The mammalian neocortex underlies many perceptual, cognitive and affective functions. It also has a layered structure with conserved circuit elements and connectivity but how this structure leads to function remains a mystery. We will use silicon probes spanning cortical layers combined with optogenetic tagging and manipulation to gather high-resolution data about cell-cell communication in the cortex during varying brain states. Gathering fundamental information about cortical neuronal cell types, layers and how they transmit information will lead to a fuller picture of how the cortex operates and accomplishes its remarkable achievements.

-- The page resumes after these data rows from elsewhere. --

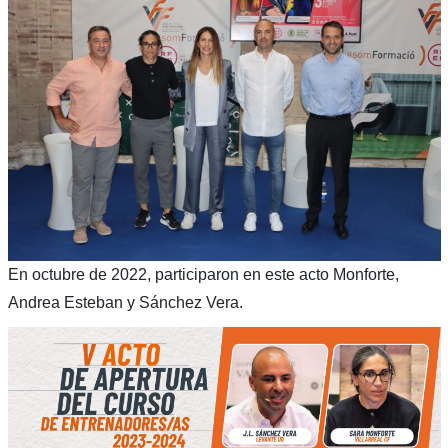
En octubre de 2022, participaron en este acto Monforte,
Andrea Esteban y Sánchez Vera.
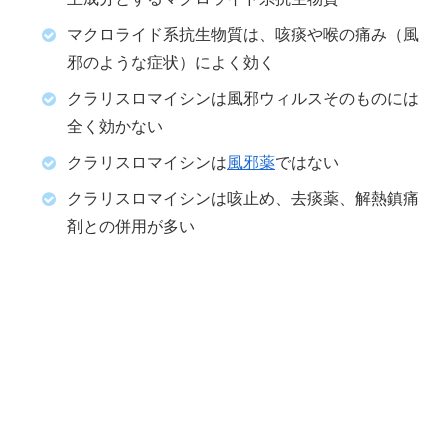
マクロライド系抗生物質は、咳痰や喉の痛み（風
邪のような症状）によく効く
クラリスロマイシンは風邪ウィルスそのものには
全く効かない
クラリスロマイシンは
風邪薬
ではない
クラリスロマイシンは咳止め、去痰薬、解熱鎮痛
剤との併用が多い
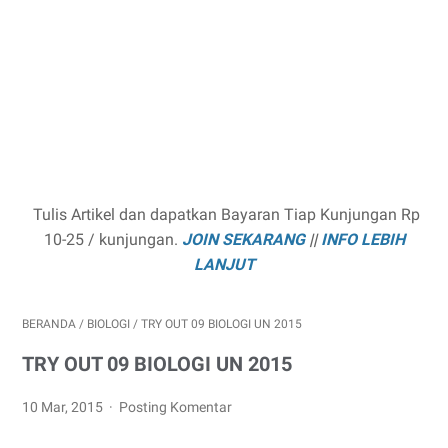
Tulis Artikel dan dapatkan Bayaran Tiap Kunjungan Rp
10-25 / kunjungan.
JOIN SEKARANG
||
INFO LEBIH
LANJUT
BERANDA
/
BIOLOGI
/
TRY OUT 09 BIOLOGI UN 2015
TRY OUT 09 BIOLOGI UN 2015
10 Mar, 2015
Posting Komentar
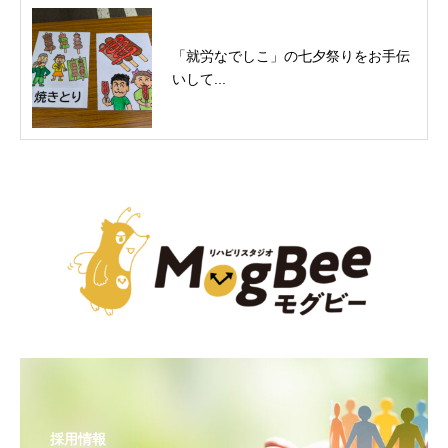
「就労なでしこ」の七夕祭りをお手伝
いして...
採用情報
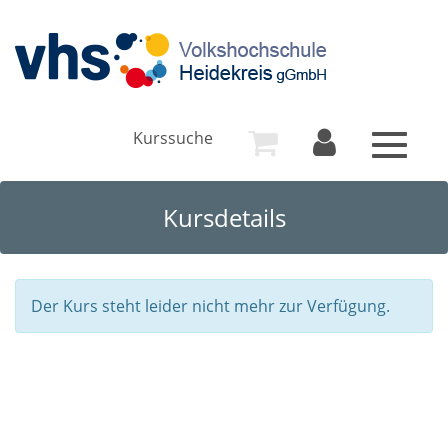
Kurssuche
Toggle
navigat
Kursdetails
Der Kurs steht leider nicht mehr zur Verfügung.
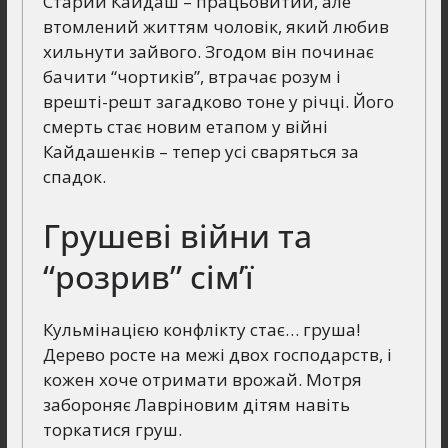
Старий Кайдаш – працьовитий, але
втомлений життям чоловік, який любив
хильнути зайвого. Згодом він починає
бачити “чортиків”, втрачає розум і
врешті-решт загадково тоне у річці. Його
смерть стає новим етапом у війні
Кайдашенків – тепер усі сваряться за
спадок.
Грушеві війни та
“розрив” сім’ї
Кульмінацією конфлікту стає… груша!
Дерево росте на межі двох господарств, і
кожен хоче отримати врожай. Мотря
забороняє Лавріновим дітям навіть
торкатися груш.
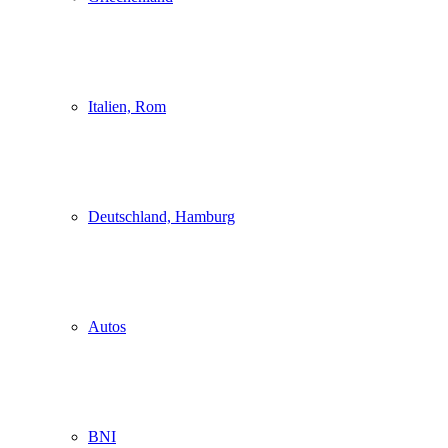
Italien, Rom
Deutschland, Hamburg
Autos
BNI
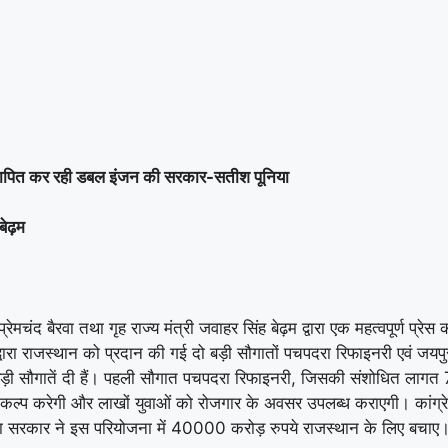
न स्थापित कर रही डबल इंजन की सरकार-सतीश पूनिया
बेढ़म
प्रेमचंद बैरवा तथा गृह राज्य मंत्री जवाहर सिंह बेढ़म द्वारा एक महत्वपूर्ण
ार द्वारा राजस्थान को प्रदान की गई दो बड़ी सौगातों पचपदरा रिफाइनरी एवं जय
 बड़ी सौगातें दी हैं। पहली सौगात पचपदरा रिफाइनरी, जिसकी संशोधित लागत
कायाकल्प करेगी और लाखों युवाओं को रोजगार के अवसर उपलब्ध कराएगी। का
ा सरकार ने इस परियोजना में 40000 करोड़ रुपये राजस्थान के लिए बचाए। 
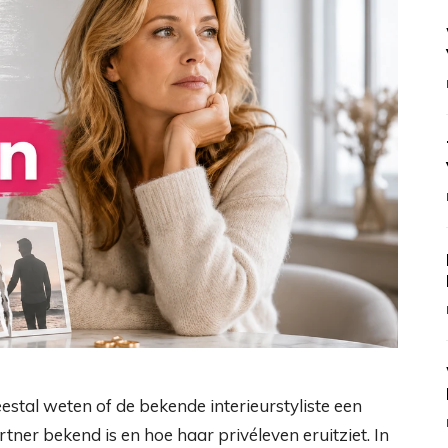
stal weten of de bekende interieurstyliste een
rtner bekend is en hoe haar privéleven eruitziet. In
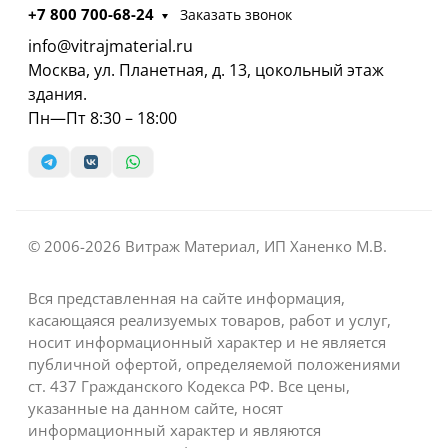
+7 800 700-68-24
Заказать звонок
info@vitrajmaterial.ru
Москва, ул. Планетная, д. 13, цокольный этаж
здания.
Пн—Пт 8:30 – 18:00
© 2006-2026 Витраж Материал, ИП Ханенко М.В.
Вся представленная на сайте информация,
касающаяся реализуемых товаров, работ и услуг,
носит информационный характер и не является
публичной офертой, определяемой положениями
ст. 437 Гражданского Кодекса РФ. Все цены,
указанные на данном сайте, носят
информационный характер и являются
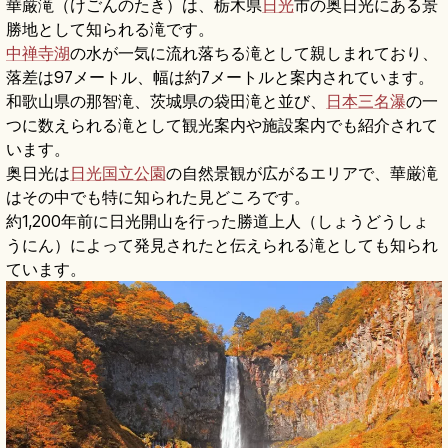
華厳滝（けごんのたき）は、栃木県
日光
市の奥日光にある景
勝地として知られる滝です。
中禅寺湖
の水が一気に流れ落ちる滝として親しまれており、
落差は97メートル、幅は約7メートルと案内されています。
和歌山県の那智滝、茨城県の袋田滝と並び、
日本三名瀑
の一
つに数えられる滝として観光案内や施設案内でも紹介されて
います。
奥日光は
日光国立公園
の自然景観が広がるエリアで、華厳滝
はその中でも特に知られた見どころです。
約1,200年前に日光開山を行った勝道上人（しょうどうしょ
うにん）によって発見されたと伝えられる滝としても知られ
ています。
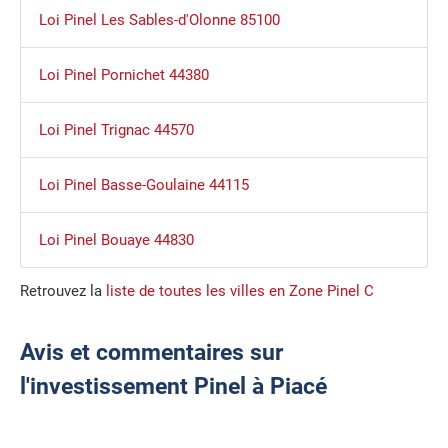
Loi Pinel Les Sables-d'Olonne 85100
Loi Pinel Pornichet 44380
Loi Pinel Trignac 44570
Loi Pinel Basse-Goulaine 44115
Loi Pinel Bouaye 44830
Retrouvez la
liste de toutes les villes en Zone Pinel C
Avis et commentaires sur
l'investissement Pinel à Piacé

Cortical networks during sleep and wake
Sleep is thought to have homeostatic functions for our brains and has also been shown to mediate memory consolidation. Evidence for homeostatic function of sleep is that without sleep our brains malfunction: we remember poorly, our cognition becomes faulty, psychosis can emerge and epileptic patients can have seizures. On the other hand during wake we accumulate experience and learn new information and decades of research has shown that memory is actually improved after sleep.
How does sleep both bring cells/synapses back to the status quo for homeostatic reasons and yet also reinforce new changes to become strengthened. We aim to study which cells and connections are maintained and which are pulled back to previous states after learning behaviors using a combination of high density electrophysiologic recordings, sleep and learning paradigms and optogenetics.
Major depressive disorder affects millions of people worldwide every year and yet we do not understand its basic neurobiology. Ketamine is a rapid-acting antidepressant drug that offers a new opportunity to possibly understand the circuits underlying depression and also offers new clinical avenues forward. We will use silicon probe recordings in rodents to characterize the changes that occur before versus after ketamine infusion and will also attempt to match antidepressant-related behavioral change on a per-animal basis to neurophysiologic changes in those same animals. This may both help us understand more and give targets and markers for future clinical treatments.